= GOAL =
Convert the text lines of all items below into a JSON array of strings, one string per line, omitting blank lines. Exclude the pictures from the output.

[START OF MATERIAL FOR THIS TASK]

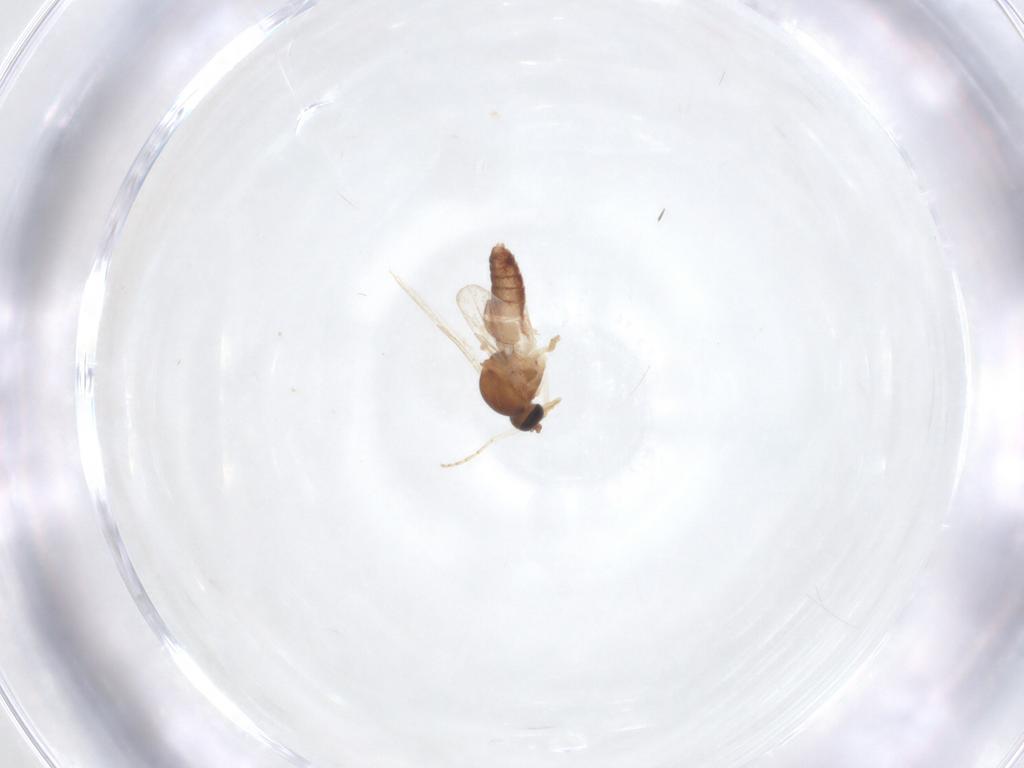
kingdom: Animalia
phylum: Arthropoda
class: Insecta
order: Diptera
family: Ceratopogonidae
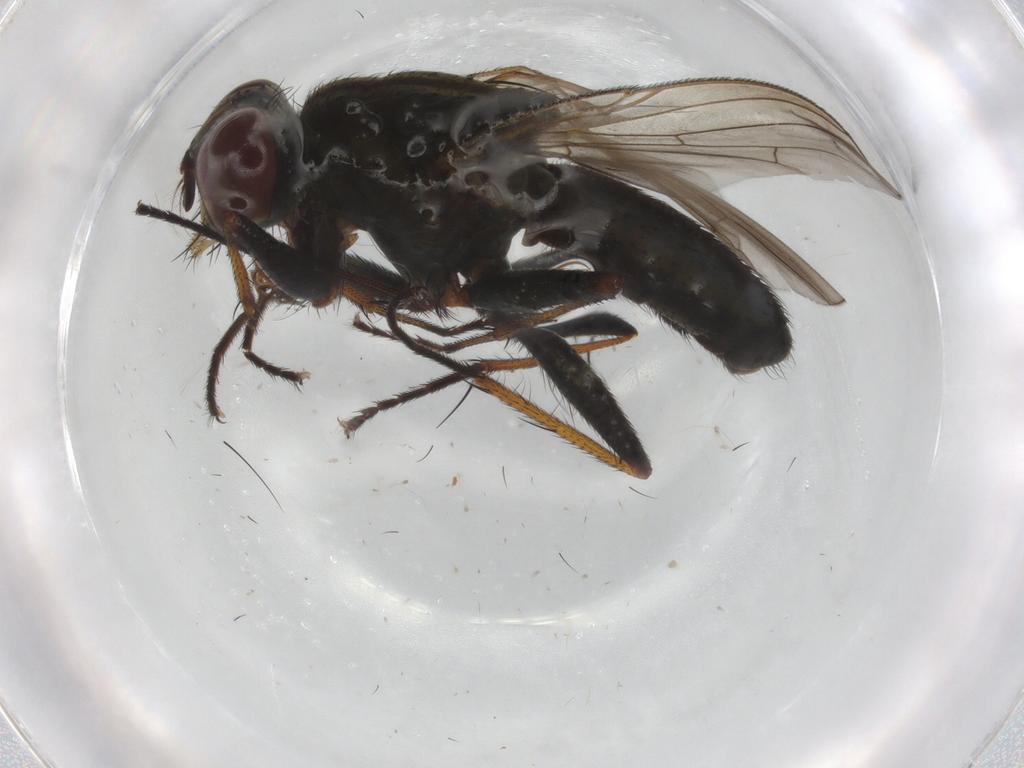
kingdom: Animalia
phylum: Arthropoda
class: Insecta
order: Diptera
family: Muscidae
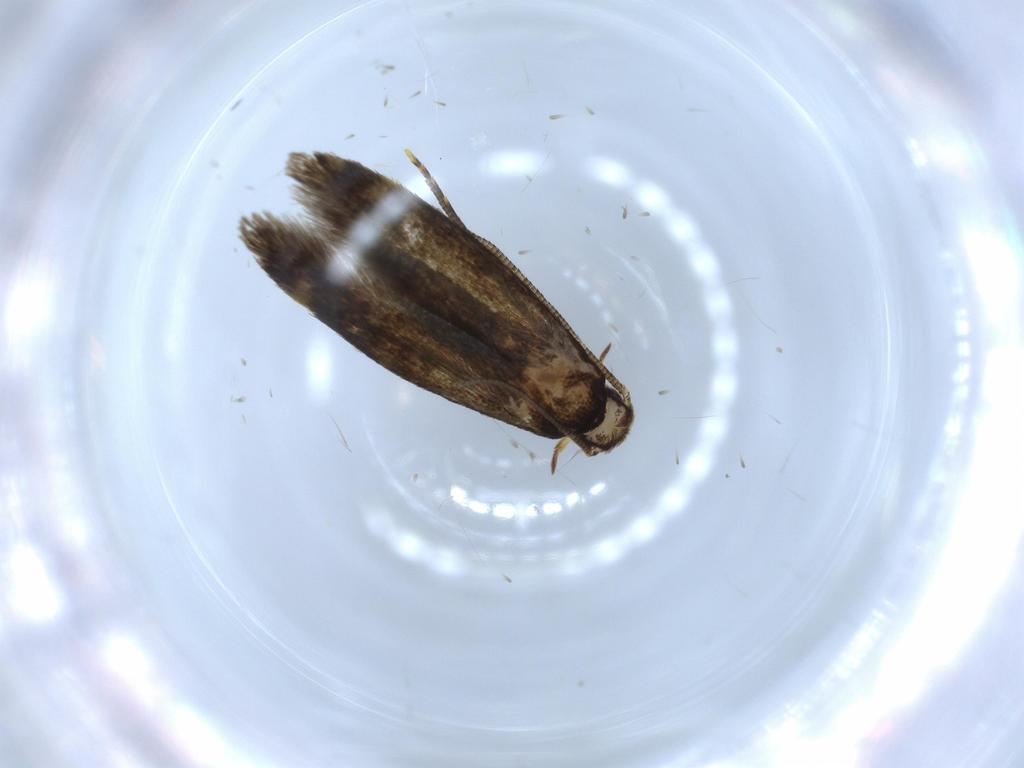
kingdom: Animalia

[END OF MATERIAL FOR THIS TASK]

= SOLUTION TO THIS EXERCISE =
[
  "kingdom: Animalia",
  "phylum: Arthropoda",
  "class: Insecta",
  "order: Diptera",
  "family: Ceratopogonidae",
  "kingdom: Animalia",
  "phylum: Arthropoda",
  "class: Insecta",
  "order: Diptera",
  "family: Muscidae",
  "kingdom: Animalia"
]